Another example is the idea of “shopping smarter to eat better.” This is the idea that poor people can eat healthfully, if only they’d learn to shop and cook smarter. But of course, poor people already know a lot about getting by on a budget. No matter how many sales they shop or coupons they clip, the simple fact is that lots of people simply don’t have enough money to spend on food. And it’s not just the amount of money, but how it intersects with other things. It can be expensive to be poor.

One of the families in our book was experiencing homelessness during our observations with them. They had been evicted and had to move into a hotel room. Without any space to store food, they couldn’t stock up on deals like they had done previously, and they were limited to preparing things that can be heated in the microwave, which are also more expensive, so their food stamps weren’t stretching as far as they would have otherwise.

TA: If home cooking isn’t necessarily the answer, and can be part of the problem, what sort of solutions do you and your co-authors propose?

Bowen: The idea that we can change the world through the food we cook is appealing, because it’s something concrete that we can do right now. This isn’t a bad thing, but it relies on asking people to try harder and care more. But the women in our study were already trying hard. They cared a lot, but it wasn’t working, and it led to a lot of guilt and shame around food. Instead of focusing our attention on what’s on people’s individual dinner plates, we need to think about what needs to change so that all families can enjoy a good meal at the end of the day.

Some of these changes involve food. If we invested more in school lunch, we could offer free school lunches to all kids, regardless of income, removing some of the stigma and shame associated with free and reduced lunch. We also talked about whether there are ways to make it possible for families to enjoy a meal at the end of the day without expecting the work of creating this meal solely in the home.

If you have money, this is already possible – you can have your groceries delivered to your door or use “meal kits” to solve the problem of having to figure out what you’re going to make for dinner every night. But most of the families in our study couldn’t afford solutions like these. Is there a way we could repurpose school or church kitchens to make low-cost frozen meals, like lasagna or soup, for families to heat up at the end of the day?

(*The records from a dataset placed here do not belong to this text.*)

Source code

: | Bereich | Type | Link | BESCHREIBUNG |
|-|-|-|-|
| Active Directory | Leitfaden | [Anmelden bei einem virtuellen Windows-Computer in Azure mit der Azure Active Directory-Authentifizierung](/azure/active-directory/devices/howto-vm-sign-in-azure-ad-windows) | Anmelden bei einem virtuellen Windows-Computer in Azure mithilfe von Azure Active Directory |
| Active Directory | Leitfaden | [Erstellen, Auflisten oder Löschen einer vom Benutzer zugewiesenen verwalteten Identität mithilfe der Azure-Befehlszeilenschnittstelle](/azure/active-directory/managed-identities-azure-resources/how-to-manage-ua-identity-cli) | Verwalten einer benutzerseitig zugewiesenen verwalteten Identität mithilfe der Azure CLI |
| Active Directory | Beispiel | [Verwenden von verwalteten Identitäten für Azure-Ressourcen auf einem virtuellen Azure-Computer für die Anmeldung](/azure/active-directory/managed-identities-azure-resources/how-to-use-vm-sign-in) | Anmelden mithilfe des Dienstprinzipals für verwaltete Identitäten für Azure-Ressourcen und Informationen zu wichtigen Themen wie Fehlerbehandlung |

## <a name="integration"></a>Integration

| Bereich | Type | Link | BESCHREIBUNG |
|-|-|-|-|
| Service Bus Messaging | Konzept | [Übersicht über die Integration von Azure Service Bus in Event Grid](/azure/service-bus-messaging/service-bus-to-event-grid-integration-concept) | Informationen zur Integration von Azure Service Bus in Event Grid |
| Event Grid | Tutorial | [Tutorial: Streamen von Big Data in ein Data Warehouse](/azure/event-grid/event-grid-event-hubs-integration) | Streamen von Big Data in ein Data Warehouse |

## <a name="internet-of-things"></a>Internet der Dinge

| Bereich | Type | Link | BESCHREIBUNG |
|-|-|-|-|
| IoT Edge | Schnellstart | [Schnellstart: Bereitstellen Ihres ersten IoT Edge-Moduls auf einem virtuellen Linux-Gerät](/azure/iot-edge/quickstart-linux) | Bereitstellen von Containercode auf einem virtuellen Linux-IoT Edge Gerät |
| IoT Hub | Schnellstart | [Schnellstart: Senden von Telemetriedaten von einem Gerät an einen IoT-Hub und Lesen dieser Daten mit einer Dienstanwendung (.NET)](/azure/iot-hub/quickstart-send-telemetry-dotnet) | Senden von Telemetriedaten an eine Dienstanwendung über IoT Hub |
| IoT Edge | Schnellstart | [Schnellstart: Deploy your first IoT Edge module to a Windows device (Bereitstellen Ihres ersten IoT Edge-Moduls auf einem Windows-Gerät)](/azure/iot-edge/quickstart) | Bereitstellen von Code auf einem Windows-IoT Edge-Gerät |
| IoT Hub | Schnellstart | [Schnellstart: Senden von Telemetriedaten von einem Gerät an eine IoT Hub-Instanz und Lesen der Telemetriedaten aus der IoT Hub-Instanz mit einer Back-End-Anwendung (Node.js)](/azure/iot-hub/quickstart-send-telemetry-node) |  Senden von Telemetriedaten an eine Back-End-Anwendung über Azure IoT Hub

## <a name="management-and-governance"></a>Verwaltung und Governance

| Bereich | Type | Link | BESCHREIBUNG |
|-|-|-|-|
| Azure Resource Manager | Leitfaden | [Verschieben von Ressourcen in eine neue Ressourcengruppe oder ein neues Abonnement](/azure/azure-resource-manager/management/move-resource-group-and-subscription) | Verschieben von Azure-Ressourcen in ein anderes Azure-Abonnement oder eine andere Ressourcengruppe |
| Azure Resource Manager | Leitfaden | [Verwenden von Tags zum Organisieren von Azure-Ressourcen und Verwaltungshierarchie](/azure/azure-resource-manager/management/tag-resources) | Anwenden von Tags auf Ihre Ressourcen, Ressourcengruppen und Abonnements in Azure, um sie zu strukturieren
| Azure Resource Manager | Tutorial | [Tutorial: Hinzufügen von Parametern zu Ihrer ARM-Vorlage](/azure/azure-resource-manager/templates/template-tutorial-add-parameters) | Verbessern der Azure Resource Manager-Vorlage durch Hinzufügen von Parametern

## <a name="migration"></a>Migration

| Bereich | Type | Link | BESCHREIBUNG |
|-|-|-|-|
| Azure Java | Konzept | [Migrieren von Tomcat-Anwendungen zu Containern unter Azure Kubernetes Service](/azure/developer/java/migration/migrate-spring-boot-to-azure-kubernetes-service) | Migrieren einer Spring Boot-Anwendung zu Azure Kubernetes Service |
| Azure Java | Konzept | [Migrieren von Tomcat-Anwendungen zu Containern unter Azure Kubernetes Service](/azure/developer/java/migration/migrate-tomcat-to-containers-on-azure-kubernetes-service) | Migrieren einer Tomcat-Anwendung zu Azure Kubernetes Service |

At the same time, ensuring that all families have access to good food also involves solutions that have nothing to do with food, at least on the surface. For example, we need to raise the minimum wage, so that working families are able to feed themselves, and invest in affordable housing, given the links between housing insecurity and homelessness and food insecurity. And we need to expand access to food assistance programs like SNAP and WIC, which so many of the families in our study relied on, rather than continuing to debate who deserves to use them and whether they should be more restrictive.

We don’t have all the answers, but we know we’re not going to solve these inequalities without thinking outside the kitchen, and that’s what we propose.